▶ _INPUT DATA_
================

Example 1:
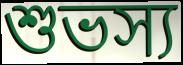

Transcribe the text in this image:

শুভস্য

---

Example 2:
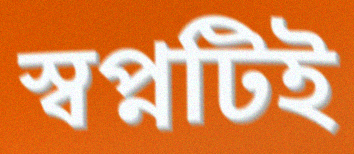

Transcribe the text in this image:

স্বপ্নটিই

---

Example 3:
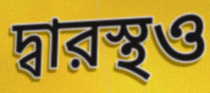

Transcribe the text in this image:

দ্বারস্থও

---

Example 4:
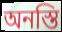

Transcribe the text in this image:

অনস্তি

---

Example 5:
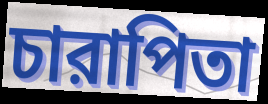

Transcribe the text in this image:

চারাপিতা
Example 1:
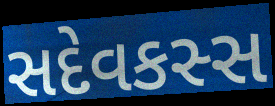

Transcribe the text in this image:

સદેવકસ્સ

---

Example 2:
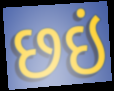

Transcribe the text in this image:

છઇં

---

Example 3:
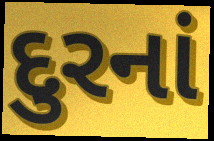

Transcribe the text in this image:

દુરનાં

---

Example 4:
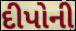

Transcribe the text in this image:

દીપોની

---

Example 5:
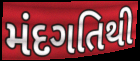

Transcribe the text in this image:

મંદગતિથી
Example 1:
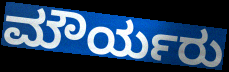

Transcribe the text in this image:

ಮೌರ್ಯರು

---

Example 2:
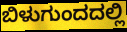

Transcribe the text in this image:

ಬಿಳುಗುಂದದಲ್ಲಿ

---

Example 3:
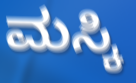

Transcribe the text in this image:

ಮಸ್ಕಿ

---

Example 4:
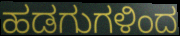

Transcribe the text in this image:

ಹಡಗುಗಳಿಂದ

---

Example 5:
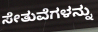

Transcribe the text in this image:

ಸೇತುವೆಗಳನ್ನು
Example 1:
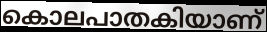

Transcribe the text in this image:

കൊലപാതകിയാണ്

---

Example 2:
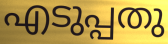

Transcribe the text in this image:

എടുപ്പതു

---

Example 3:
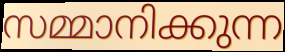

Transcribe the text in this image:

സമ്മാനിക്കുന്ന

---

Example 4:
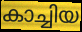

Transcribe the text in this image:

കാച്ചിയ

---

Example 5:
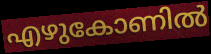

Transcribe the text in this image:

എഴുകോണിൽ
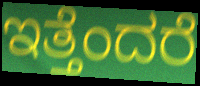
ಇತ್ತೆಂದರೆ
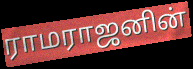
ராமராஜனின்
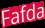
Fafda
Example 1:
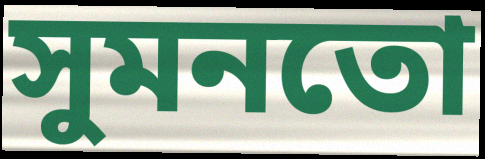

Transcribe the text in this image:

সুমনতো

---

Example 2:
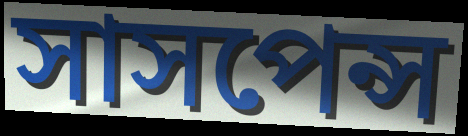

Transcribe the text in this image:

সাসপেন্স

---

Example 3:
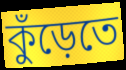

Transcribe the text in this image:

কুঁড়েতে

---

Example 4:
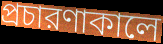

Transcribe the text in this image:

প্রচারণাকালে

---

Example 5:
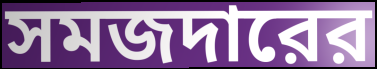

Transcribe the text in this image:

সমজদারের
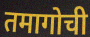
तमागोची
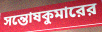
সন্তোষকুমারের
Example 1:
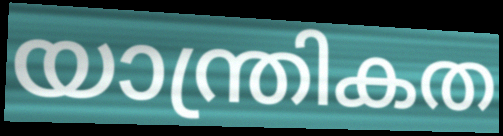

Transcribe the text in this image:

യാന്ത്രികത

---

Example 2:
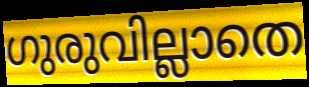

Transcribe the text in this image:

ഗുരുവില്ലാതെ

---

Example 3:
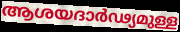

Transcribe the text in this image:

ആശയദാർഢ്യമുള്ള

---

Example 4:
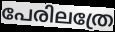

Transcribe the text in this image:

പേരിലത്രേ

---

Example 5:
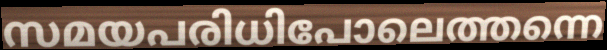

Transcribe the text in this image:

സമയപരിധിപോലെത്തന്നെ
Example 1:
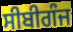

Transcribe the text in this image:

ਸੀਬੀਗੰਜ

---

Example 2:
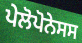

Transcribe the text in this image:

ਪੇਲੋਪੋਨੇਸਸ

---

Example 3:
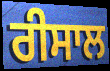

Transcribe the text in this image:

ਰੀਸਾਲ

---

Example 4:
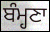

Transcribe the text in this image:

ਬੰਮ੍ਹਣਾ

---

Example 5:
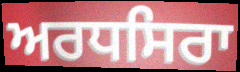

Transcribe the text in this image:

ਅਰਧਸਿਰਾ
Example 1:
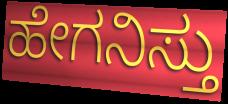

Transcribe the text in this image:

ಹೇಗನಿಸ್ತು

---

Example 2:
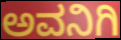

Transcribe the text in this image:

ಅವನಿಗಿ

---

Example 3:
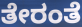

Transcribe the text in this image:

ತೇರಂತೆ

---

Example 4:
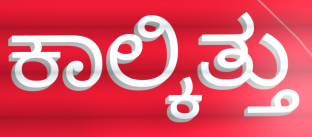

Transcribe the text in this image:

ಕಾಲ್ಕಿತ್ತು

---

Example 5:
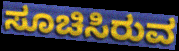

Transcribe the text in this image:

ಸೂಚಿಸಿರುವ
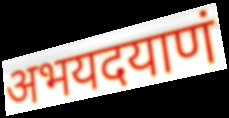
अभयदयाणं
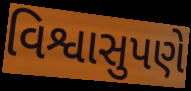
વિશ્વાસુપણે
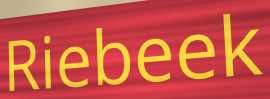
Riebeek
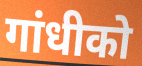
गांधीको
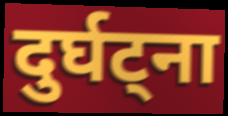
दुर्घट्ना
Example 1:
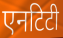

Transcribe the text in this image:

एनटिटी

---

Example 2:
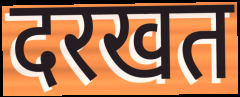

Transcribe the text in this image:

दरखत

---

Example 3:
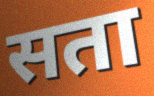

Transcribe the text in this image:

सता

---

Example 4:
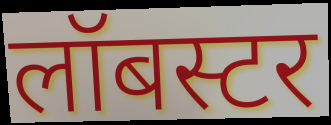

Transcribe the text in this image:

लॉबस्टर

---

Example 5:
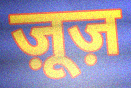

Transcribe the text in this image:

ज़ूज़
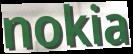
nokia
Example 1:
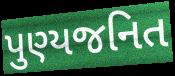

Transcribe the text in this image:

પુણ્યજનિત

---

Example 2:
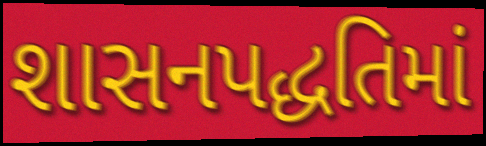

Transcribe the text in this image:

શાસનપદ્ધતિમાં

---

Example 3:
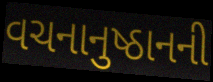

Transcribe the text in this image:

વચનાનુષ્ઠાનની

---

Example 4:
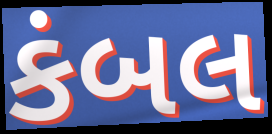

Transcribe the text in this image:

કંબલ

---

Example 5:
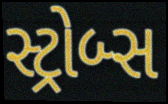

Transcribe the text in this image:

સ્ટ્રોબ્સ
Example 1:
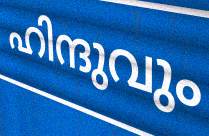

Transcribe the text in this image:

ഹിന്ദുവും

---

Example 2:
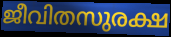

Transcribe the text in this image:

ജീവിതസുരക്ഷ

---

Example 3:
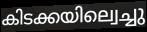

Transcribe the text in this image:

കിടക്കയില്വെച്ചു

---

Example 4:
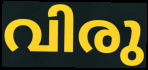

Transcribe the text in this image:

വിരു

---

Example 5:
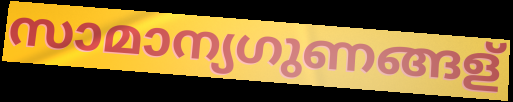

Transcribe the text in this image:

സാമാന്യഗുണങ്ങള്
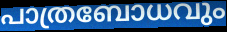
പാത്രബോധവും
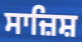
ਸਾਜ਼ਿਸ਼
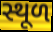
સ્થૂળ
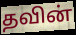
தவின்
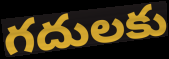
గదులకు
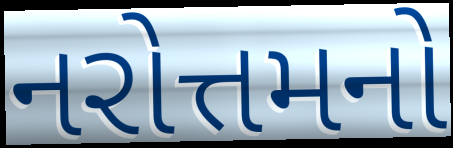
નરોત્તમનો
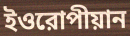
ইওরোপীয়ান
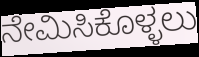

================

▶ _WHAT IS NEEDED_
Output the entries above verbatim. Omit the images.

▶ _SOLUTION TO THIS TASK_
Example 1:

Transcribe the text in this image:

শুভস্য

---

Example 2:

Transcribe the text in this image:

স্বপ্নটিই

---

Example 3:

Transcribe the text in this image:

দ্বারস্থও

---

Example 4:

Transcribe the text in this image:

অনস্তি

---

Example 5:

Transcribe the text in this image:

চারাপিতা
Example 1:

Transcribe the text in this image:

સદેવકસ્સ

---

Example 2:

Transcribe the text in this image:

છઇં

---

Example 3:

Transcribe the text in this image:

દુરનાં

---

Example 4:

Transcribe the text in this image:

દીપોની

---

Example 5:

Transcribe the text in this image:

મંદગતિથી
Example 1:

Transcribe the text in this image:

ಮೌರ್ಯರು

---

Example 2:

Transcribe the text in this image:

ಬಿಳುಗುಂದದಲ್ಲಿ

---

Example 3:

Transcribe the text in this image:

ಮಸ್ಕಿ

---

Example 4:

Transcribe the text in this image:

ಹಡಗುಗಳಿಂದ

---

Example 5:

Transcribe the text in this image:

ಸೇತುವೆಗಳನ್ನು
Example 1:

Transcribe the text in this image:

കൊലപാതകിയാണ്

---

Example 2:

Transcribe the text in this image:

എടുപ്പതു

---

Example 3:

Transcribe the text in this image:

സമ്മാനിക്കുന്ന

---

Example 4:

Transcribe the text in this image:

കാച്ചിയ

---

Example 5:

Transcribe the text in this image:

എഴുകോണിൽ
ಇತ್ತೆಂದರೆ
ராமராஜனின்
Fafda
Example 1:

Transcribe the text in this image:

সুমনতো

---

Example 2:

Transcribe the text in this image:

সাসপেন্স

---

Example 3:

Transcribe the text in this image:

কুঁড়েতে

---

Example 4:

Transcribe the text in this image:

প্রচারণাকালে

---

Example 5:

Transcribe the text in this image:

সমজদারের
तमागोची
সন্তোষকুমারের
Example 1:

Transcribe the text in this image:

യാന്ത്രികത

---

Example 2:

Transcribe the text in this image:

ഗുരുവില്ലാതെ

---

Example 3:

Transcribe the text in this image:

ആശയദാർഢ്യമുള്ള

---

Example 4:

Transcribe the text in this image:

പേരിലത്രേ

---

Example 5:

Transcribe the text in this image:

സമയപരിധിപോലെത്തന്നെ
Example 1:

Transcribe the text in this image:

ਸੀਬੀਗੰਜ

---

Example 2:

Transcribe the text in this image:

ਪੇਲੋਪੋਨੇਸਸ

---

Example 3:

Transcribe the text in this image:

ਰੀਸਾਲ

---

Example 4:

Transcribe the text in this image:

ਬੰਮ੍ਹਣਾ

---

Example 5:

Transcribe the text in this image:

ਅਰਧਸਿਰਾ
Example 1:

Transcribe the text in this image:

ಹೇಗನಿಸ್ತು

---

Example 2:

Transcribe the text in this image:

ಅವನಿಗಿ

---

Example 3:

Transcribe the text in this image:

ತೇರಂತೆ

---

Example 4:

Transcribe the text in this image:

ಕಾಲ್ಕಿತ್ತು

---

Example 5:

Transcribe the text in this image:

ಸೂಚಿಸಿರುವ
अभयदयाणं
વિશ્વાસુપણે
Riebeek
गांधीको
दुर्घट्ना
Example 1:

Transcribe the text in this image:

एनटिटी

---

Example 2:

Transcribe the text in this image:

दरखत

---

Example 3:

Transcribe the text in this image:

सता

---

Example 4:

Transcribe the text in this image:

लॉबस्टर

---

Example 5:

Transcribe the text in this image:

ज़ूज़
nokia
Example 1:

Transcribe the text in this image:

પુણ્યજનિત

---

Example 2:

Transcribe the text in this image:

શાસનપદ્ધતિમાં

---

Example 3:

Transcribe the text in this image:

વચનાનુષ્ઠાનની

---

Example 4:

Transcribe the text in this image:

કંબલ

---

Example 5:

Transcribe the text in this image:

સ્ટ્રોબ્સ
Example 1:

Transcribe the text in this image:

ഹിന്ദുവും

---

Example 2:

Transcribe the text in this image:

ജീവിതസുരക്ഷ

---

Example 3:

Transcribe the text in this image:

കിടക്കയില്വെച്ചു

---

Example 4:

Transcribe the text in this image:

വിരു

---

Example 5:

Transcribe the text in this image:

സാമാന്യഗുണങ്ങള്
പാത്രബോധവും
ਸਾਜ਼ਿਸ਼
સ્થૂળ
தவின்
గదులకు
નરોત્તમનો
ইওরোপীয়ান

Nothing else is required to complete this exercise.